## Dataset excerpts

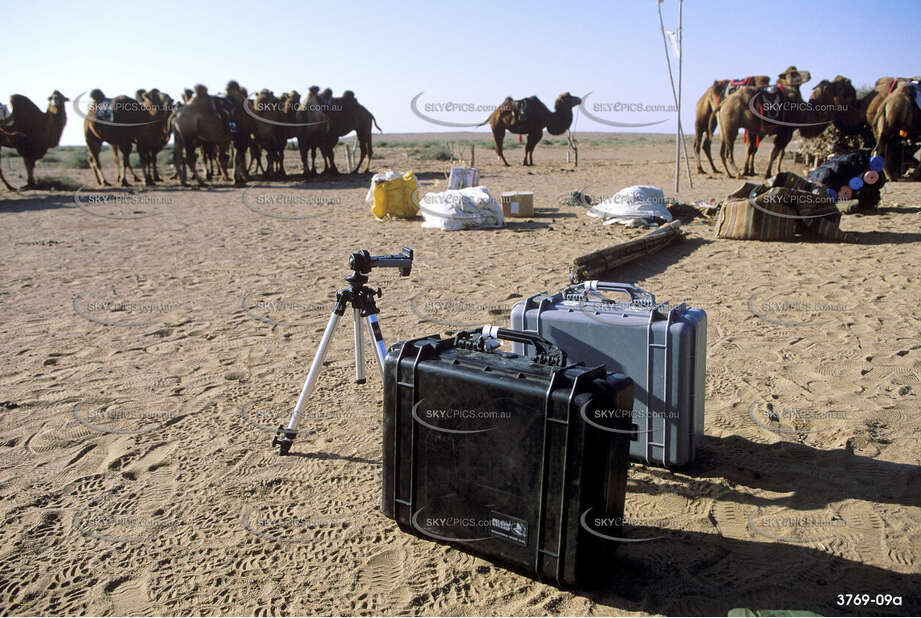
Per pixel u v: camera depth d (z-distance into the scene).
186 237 12.94
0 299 8.20
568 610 2.74
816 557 3.04
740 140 55.81
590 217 14.27
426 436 3.08
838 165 13.83
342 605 2.81
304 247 11.66
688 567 2.99
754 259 9.64
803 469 3.82
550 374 2.79
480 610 2.76
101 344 6.41
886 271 8.53
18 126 21.59
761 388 4.98
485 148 52.22
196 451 4.24
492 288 8.35
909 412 4.48
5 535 3.35
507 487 2.87
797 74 21.28
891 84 19.91
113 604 2.84
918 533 3.19
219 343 6.40
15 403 5.00
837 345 5.83
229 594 2.89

## WHAT TO WORK ON
What is needed is every line of the data above, set down exactly but with the images left out.

## WRITTEN ANSWER
Per pixel u v: camera depth d (z-distance into the scene).
186 237 12.94
0 299 8.20
568 610 2.74
816 557 3.04
740 140 55.81
590 217 14.27
426 436 3.08
838 165 13.83
342 605 2.81
304 247 11.66
688 567 2.99
754 259 9.64
803 469 3.82
550 374 2.79
480 610 2.76
101 344 6.41
886 271 8.53
18 126 21.59
761 388 4.98
485 148 52.22
196 451 4.24
492 288 8.35
909 412 4.48
5 535 3.35
507 487 2.87
797 74 21.28
891 84 19.91
113 604 2.84
918 533 3.19
219 343 6.40
15 403 5.00
837 345 5.83
229 594 2.89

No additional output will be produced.